*TASK DIRECTIONS*
Count the lines in the items below that contain the string "results". Give only the number.

*GIVEN DATA*
— start —

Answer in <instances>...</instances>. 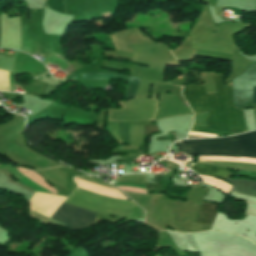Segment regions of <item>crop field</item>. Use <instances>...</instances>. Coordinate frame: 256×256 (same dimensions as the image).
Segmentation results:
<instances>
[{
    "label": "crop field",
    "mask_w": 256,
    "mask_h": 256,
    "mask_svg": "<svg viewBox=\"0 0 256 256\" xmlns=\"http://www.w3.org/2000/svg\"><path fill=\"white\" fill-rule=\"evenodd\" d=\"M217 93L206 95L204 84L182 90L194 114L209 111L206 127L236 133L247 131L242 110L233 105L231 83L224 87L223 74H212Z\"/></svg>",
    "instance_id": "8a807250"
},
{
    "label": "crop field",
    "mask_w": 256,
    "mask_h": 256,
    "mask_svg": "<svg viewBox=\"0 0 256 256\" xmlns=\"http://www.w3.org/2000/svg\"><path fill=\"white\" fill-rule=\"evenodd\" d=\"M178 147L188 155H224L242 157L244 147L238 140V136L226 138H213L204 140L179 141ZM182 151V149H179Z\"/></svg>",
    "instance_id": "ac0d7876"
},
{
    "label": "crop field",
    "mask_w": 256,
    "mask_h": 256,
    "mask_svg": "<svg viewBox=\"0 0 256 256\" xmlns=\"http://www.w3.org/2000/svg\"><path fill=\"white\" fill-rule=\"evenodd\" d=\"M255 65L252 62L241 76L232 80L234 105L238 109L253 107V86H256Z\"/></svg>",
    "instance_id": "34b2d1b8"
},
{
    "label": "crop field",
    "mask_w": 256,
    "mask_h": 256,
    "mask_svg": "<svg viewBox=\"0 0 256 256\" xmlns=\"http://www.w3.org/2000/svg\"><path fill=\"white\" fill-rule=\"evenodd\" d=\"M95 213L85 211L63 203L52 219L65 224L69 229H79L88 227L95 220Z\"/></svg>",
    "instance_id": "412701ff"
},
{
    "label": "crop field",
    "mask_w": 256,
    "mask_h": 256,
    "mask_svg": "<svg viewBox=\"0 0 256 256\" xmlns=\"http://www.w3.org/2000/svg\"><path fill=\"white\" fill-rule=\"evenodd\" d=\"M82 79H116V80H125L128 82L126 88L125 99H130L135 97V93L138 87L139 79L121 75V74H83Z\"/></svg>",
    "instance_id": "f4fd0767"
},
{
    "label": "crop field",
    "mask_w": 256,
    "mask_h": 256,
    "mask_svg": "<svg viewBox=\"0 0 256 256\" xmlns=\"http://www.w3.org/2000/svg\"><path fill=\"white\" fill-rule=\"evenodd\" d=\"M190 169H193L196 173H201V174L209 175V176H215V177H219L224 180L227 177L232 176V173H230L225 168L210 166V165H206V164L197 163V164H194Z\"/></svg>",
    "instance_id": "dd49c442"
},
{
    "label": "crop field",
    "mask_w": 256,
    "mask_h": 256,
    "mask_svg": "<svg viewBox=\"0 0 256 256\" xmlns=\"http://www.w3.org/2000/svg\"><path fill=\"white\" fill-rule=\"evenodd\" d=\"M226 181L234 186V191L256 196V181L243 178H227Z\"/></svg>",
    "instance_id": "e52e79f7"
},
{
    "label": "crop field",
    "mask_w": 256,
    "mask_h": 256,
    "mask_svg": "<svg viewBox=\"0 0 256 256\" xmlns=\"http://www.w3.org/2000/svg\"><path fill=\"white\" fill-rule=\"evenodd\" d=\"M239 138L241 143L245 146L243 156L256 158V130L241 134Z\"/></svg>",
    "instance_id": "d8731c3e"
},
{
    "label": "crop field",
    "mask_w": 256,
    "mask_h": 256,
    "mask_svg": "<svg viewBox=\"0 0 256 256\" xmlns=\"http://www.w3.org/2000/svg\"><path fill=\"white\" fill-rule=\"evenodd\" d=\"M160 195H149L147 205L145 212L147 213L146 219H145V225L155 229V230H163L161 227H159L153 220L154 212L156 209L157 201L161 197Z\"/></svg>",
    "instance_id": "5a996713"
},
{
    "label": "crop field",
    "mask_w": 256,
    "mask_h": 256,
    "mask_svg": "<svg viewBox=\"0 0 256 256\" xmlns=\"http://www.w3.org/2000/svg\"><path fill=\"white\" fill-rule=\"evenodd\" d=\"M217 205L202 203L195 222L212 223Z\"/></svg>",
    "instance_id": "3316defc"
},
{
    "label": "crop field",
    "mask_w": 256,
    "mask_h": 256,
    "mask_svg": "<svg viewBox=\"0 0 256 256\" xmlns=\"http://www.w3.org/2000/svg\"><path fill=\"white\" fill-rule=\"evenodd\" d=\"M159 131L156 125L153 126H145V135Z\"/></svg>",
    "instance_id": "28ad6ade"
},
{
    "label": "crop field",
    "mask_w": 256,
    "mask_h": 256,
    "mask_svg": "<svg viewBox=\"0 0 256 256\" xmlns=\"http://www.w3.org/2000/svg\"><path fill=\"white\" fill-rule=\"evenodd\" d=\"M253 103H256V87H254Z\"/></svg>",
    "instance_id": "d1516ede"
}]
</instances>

— end —
— start —

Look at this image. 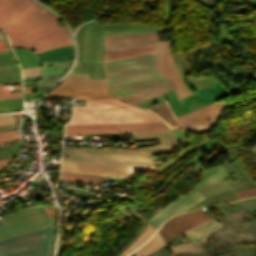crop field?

— end —
— start —

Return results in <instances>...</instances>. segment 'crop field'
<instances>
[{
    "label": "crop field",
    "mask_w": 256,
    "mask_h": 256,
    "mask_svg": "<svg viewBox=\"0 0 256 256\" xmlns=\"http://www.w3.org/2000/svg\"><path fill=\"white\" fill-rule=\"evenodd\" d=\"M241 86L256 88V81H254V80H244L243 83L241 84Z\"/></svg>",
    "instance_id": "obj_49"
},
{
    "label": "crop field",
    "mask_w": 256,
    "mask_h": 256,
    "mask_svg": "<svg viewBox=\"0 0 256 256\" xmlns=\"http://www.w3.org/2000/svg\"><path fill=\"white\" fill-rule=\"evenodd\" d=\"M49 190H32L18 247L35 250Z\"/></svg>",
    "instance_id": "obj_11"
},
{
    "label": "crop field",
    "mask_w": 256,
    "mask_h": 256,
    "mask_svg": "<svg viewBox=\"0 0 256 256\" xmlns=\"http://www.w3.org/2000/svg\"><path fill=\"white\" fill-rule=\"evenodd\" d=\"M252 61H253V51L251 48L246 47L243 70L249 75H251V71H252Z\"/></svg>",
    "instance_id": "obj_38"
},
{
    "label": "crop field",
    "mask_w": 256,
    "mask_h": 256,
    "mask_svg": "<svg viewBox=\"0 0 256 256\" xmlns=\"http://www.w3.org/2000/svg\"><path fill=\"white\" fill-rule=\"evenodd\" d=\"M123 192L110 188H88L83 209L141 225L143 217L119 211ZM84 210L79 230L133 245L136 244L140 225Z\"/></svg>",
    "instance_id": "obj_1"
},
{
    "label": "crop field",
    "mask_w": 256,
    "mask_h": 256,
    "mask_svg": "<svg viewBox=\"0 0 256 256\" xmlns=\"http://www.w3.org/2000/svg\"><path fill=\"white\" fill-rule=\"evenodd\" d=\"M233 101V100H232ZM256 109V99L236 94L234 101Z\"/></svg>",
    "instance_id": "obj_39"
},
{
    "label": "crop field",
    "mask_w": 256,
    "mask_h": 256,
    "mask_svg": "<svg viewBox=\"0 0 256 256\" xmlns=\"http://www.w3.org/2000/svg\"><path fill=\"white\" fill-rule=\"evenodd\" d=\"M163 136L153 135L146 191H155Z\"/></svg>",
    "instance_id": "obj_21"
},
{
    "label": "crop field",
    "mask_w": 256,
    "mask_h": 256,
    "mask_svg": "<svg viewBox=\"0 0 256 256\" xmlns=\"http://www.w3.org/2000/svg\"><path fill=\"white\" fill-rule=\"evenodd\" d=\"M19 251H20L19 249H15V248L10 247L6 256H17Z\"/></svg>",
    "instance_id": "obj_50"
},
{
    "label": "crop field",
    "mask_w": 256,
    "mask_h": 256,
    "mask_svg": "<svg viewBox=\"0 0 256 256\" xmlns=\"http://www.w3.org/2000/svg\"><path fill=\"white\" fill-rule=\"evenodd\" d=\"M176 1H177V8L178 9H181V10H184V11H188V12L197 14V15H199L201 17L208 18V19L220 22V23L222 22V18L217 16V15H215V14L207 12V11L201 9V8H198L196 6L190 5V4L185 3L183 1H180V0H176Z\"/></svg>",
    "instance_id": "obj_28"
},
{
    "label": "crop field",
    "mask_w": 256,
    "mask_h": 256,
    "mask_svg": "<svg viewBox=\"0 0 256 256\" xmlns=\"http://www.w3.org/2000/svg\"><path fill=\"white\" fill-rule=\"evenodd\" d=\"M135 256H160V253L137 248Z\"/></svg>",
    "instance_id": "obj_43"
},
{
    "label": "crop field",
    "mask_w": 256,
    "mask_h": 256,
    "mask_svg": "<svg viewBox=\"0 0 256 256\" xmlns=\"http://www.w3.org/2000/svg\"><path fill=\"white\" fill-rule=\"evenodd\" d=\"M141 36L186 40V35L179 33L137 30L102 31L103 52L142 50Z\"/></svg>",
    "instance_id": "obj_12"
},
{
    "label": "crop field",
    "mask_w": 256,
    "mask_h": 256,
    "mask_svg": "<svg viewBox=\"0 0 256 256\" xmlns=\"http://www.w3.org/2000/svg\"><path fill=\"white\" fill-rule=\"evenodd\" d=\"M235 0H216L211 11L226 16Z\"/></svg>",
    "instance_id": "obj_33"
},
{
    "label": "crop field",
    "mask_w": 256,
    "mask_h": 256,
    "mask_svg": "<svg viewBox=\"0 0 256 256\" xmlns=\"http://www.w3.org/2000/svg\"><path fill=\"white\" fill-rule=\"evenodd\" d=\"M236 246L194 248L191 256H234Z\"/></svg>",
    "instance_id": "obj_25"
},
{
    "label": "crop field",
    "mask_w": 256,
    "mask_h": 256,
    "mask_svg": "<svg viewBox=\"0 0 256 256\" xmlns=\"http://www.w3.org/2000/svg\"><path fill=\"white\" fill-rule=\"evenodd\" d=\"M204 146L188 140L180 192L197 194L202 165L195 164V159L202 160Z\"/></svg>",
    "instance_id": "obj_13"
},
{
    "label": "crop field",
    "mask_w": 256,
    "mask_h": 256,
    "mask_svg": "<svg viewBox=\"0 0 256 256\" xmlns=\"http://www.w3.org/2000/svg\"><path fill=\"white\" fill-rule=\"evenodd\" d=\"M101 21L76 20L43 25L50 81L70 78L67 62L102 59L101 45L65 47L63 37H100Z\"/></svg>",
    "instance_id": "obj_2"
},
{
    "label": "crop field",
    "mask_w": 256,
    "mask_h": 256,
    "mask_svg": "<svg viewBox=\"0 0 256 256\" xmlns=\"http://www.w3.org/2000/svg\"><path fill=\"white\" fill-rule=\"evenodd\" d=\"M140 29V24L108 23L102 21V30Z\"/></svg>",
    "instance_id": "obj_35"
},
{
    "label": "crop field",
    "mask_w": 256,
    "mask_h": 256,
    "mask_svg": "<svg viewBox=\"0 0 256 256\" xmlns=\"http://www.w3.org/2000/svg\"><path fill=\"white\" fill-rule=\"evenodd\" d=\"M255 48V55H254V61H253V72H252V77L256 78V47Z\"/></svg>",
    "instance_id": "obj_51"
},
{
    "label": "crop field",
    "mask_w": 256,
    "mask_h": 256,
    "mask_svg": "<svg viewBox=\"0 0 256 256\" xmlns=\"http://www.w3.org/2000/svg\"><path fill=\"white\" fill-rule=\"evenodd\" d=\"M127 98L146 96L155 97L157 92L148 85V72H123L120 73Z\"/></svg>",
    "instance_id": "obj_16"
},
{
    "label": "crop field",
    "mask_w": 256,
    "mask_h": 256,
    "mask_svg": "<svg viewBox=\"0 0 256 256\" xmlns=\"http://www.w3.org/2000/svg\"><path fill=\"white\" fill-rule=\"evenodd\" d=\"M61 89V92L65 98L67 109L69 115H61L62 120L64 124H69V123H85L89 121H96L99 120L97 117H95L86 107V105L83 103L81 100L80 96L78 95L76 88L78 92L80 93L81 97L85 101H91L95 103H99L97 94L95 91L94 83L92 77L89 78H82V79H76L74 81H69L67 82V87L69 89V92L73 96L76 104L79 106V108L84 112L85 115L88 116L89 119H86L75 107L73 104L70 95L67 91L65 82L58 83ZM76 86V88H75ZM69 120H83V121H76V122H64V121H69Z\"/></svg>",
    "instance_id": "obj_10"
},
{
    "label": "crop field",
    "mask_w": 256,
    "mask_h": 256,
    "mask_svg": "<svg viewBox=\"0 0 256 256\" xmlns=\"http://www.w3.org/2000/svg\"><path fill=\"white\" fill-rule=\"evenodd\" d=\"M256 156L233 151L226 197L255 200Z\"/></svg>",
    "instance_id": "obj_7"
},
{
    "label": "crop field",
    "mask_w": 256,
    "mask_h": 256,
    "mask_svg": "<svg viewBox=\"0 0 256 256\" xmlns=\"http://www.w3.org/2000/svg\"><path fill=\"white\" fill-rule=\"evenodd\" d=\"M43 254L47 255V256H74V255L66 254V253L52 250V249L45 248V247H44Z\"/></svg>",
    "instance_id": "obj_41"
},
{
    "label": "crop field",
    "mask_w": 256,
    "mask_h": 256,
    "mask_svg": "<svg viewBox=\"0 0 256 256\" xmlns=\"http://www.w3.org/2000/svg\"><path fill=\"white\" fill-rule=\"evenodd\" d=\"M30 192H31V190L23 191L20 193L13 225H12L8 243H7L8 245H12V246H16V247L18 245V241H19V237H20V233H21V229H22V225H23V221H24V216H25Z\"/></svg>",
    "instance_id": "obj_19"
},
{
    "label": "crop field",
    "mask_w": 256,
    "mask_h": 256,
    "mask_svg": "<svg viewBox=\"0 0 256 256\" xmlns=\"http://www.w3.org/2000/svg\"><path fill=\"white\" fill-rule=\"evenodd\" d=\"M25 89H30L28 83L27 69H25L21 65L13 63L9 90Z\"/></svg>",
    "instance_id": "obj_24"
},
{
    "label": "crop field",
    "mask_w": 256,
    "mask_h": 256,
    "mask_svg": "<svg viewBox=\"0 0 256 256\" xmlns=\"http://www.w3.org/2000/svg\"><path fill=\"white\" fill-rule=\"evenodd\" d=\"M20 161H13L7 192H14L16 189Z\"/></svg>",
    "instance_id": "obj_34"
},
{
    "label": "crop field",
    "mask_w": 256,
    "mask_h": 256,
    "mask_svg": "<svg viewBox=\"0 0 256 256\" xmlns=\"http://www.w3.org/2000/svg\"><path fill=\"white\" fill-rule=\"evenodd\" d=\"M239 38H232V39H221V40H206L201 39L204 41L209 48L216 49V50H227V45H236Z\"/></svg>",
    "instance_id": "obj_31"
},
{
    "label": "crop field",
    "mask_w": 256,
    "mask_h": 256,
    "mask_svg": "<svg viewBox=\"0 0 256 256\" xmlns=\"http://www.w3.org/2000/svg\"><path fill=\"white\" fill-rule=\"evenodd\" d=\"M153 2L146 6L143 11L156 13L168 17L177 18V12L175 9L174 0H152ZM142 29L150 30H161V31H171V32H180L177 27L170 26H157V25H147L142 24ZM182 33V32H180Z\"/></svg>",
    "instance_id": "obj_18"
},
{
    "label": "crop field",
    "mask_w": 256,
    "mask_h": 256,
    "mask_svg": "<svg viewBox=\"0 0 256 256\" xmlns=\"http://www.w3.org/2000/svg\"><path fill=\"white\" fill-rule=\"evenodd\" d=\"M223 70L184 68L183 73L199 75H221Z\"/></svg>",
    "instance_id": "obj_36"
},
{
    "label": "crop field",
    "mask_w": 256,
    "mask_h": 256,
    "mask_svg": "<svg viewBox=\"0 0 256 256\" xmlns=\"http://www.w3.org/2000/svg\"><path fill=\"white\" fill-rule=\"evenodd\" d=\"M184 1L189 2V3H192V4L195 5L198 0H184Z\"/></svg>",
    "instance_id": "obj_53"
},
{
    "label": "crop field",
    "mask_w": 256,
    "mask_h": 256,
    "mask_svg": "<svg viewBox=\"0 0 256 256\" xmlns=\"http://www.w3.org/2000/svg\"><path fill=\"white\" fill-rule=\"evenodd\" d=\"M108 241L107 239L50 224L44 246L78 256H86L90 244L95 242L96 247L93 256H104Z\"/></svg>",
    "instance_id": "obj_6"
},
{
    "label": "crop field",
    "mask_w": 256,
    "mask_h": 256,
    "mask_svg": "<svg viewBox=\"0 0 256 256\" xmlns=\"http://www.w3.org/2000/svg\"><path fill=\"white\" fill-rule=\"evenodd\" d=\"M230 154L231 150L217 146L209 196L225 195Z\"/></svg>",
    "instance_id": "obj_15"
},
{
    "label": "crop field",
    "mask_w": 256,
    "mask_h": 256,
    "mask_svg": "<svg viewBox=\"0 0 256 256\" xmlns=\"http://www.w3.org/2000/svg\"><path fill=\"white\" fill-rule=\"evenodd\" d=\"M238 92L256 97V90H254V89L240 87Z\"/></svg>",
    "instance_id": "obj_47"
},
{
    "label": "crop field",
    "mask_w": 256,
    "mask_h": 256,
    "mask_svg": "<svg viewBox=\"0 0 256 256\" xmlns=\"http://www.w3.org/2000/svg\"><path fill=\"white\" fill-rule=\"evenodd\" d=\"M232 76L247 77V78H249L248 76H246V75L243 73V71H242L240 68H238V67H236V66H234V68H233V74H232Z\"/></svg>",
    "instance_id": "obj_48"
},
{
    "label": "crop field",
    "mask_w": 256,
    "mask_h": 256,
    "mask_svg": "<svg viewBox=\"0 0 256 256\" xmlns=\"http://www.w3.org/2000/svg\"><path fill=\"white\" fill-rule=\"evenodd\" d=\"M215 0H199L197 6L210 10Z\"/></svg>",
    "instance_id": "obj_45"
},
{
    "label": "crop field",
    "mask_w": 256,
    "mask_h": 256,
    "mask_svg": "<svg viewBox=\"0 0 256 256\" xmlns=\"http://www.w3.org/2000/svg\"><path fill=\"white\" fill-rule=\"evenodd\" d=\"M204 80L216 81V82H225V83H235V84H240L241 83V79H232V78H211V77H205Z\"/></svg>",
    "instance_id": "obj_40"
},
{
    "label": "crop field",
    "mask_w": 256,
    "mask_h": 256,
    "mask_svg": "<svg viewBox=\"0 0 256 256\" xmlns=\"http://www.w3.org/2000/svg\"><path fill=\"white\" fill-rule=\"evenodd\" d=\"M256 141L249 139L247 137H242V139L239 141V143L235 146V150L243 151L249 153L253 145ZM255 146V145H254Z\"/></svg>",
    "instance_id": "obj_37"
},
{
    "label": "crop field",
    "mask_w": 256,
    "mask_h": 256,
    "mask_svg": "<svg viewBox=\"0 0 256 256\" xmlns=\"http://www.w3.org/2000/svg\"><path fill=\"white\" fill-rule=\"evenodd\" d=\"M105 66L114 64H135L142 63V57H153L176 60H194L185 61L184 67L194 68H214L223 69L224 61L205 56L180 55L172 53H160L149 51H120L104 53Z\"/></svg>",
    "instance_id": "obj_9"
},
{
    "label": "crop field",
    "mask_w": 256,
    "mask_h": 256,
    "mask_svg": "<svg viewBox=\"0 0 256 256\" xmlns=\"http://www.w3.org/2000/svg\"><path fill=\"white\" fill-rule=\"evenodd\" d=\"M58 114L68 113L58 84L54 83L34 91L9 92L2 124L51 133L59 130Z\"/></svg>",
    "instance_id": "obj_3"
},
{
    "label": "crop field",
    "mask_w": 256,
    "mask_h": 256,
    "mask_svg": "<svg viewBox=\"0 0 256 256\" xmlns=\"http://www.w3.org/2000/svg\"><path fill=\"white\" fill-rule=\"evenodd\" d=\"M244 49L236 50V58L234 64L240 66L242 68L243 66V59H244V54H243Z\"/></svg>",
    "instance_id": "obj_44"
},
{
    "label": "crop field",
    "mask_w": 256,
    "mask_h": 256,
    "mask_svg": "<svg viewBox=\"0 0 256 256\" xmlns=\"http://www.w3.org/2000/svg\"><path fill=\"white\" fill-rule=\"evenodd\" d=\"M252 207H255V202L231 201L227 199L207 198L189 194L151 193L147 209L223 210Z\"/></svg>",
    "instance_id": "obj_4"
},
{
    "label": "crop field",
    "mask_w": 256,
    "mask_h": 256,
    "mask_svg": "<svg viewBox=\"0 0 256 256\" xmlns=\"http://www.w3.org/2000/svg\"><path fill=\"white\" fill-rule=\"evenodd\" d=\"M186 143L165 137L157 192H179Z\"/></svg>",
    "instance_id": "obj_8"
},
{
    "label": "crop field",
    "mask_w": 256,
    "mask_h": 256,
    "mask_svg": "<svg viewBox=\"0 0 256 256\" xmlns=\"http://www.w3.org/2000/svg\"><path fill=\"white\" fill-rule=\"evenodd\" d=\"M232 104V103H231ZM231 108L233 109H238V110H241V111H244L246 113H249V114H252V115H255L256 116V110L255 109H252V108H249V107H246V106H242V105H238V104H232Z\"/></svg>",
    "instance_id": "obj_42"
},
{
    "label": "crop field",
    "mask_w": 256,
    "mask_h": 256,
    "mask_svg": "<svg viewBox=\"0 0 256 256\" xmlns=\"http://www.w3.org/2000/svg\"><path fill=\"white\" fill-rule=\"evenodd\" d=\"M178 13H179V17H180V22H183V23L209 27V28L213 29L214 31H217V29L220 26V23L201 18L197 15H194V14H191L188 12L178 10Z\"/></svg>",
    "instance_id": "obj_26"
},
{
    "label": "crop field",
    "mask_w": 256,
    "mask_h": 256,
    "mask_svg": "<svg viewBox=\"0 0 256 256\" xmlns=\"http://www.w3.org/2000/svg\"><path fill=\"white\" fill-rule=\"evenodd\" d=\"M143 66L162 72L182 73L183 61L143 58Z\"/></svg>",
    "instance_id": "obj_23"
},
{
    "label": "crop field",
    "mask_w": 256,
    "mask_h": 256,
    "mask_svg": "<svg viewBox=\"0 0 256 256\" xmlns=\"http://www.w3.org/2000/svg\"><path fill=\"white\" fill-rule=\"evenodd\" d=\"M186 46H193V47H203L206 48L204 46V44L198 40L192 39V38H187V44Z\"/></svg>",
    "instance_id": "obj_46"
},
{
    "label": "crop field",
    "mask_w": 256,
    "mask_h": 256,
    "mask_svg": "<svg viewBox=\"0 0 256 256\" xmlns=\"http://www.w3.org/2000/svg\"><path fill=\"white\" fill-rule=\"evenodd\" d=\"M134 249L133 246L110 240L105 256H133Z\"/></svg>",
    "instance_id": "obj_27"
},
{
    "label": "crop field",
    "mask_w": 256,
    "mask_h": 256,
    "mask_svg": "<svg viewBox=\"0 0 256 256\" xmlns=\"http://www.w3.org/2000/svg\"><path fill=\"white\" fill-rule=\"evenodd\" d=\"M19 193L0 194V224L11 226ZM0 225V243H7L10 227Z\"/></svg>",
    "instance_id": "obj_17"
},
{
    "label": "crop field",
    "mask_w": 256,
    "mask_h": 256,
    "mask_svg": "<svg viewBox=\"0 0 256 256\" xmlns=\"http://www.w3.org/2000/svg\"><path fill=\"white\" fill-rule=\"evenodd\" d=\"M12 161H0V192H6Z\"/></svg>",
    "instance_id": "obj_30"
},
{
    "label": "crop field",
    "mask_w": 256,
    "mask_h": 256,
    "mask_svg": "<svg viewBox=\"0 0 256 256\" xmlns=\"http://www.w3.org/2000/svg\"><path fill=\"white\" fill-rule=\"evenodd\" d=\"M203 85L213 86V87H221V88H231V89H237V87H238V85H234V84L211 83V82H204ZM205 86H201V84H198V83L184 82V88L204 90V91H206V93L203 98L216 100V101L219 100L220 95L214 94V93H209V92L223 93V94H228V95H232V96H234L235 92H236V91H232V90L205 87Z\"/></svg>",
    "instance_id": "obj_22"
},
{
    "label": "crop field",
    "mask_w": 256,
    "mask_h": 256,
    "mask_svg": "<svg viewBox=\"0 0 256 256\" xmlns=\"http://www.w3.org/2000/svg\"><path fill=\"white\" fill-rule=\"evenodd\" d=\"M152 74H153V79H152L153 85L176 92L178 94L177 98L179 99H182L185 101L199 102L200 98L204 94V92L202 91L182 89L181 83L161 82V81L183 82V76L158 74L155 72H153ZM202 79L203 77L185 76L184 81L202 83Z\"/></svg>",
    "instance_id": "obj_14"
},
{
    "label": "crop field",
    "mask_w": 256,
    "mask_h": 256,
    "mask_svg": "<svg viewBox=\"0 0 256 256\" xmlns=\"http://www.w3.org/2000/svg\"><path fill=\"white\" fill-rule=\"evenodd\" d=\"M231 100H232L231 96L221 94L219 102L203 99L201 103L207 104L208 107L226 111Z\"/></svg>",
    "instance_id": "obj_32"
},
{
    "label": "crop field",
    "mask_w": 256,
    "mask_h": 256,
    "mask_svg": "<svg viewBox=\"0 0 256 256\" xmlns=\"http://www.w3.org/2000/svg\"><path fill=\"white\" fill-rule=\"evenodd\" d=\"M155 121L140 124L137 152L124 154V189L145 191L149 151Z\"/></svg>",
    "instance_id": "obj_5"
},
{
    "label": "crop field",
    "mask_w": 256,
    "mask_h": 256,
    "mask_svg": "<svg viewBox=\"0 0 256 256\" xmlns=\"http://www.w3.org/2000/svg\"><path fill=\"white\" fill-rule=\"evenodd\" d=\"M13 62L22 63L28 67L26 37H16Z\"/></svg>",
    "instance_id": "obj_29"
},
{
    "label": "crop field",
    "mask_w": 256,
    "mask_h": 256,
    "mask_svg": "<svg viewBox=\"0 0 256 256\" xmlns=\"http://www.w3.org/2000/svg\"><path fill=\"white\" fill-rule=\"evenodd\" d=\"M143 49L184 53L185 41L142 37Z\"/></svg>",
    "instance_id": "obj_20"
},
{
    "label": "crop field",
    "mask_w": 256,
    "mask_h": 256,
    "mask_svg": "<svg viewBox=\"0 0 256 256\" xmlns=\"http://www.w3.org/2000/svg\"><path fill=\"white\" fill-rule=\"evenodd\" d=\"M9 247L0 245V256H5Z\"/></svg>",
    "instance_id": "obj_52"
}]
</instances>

— end —

*FULL RESPONSE*
2